Closures are the bomb-diggity.
With all that said, we can now instrument our Cuid2.cfc
instance and see where the execution times are being squeezed:
<cfscript>
cfsetting( requestTimeout = 300 );
length = 24;
cuid = new lib.Cuid2( length );
count = 1000000;
// Inject all the proxy timing methods into the CUID instance.
timings = new Instrumenter().instrument( cuid );
for ( i = 1 ; i <= count ; i++ ) {
token = cuid.createCuid()
}
writeDump(
label = "CUID Execution Times (#numberFormat( count )# Tokens)",
var = timings
);
writeDump({
"last-token": token
})
</cfscript>
As you can see, we're instrumenting the Cuid2.cfc
ColdFusion component, generating 1-million tokens, and then outputting the timing
aggregate. And, when we run this ColdFusion code, we get the following output:
Very interesting and surprising results! This CUID2 component spends 30% of its overall execution time just pricking random numbers. Unlike FusionReactor - which shows how method invocations are nested - we only get the list of method names, which lacks any indication of relationship. However, if we look at the ColdFusion component source for Cuid2.cfc
, the secureRandRange()
method doesn't call any other methods - it's a "leaf node", so to speak, in the control flow.
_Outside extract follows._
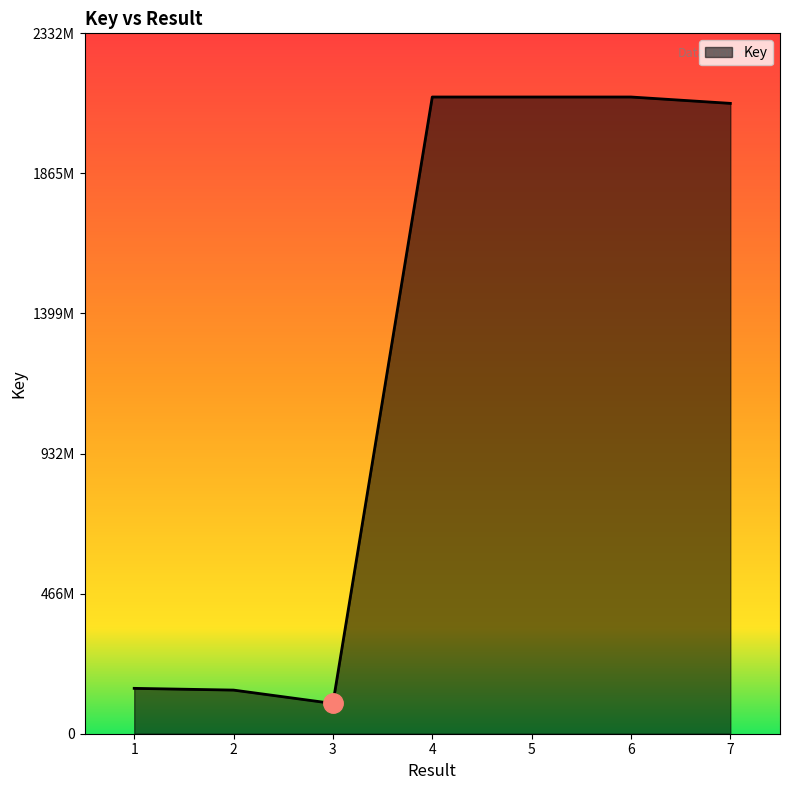

Does the chart display data point markers on the line(s)?

No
I'm not sure how much that can even be optimized.
But, this isn't a post on how to fix my CUID2 implementation, this is just a post on dynamically instrumenting ColdFusion component methods to get timing data. And, hopefully there's been something here that you found interesting.
Want to use code from this post? Check out the license.
Reader Comments
Hi Ben, thank you for your nice work!
Sorry, but why not use the native ColdFusion debug inspector activated via "Report Execution Times" ?
@Paolo,
Because I literally 100% forgot that ColdFusion had any debugging capabilities 🤣 🤣 🤣 Let me see if I can get that turned on.
@Paolo,
It looks like Lucee CFML gives the template times and the variable access counts, but not the execution times. I'll see if I can get Adobe ColdFusion's debugging enabled.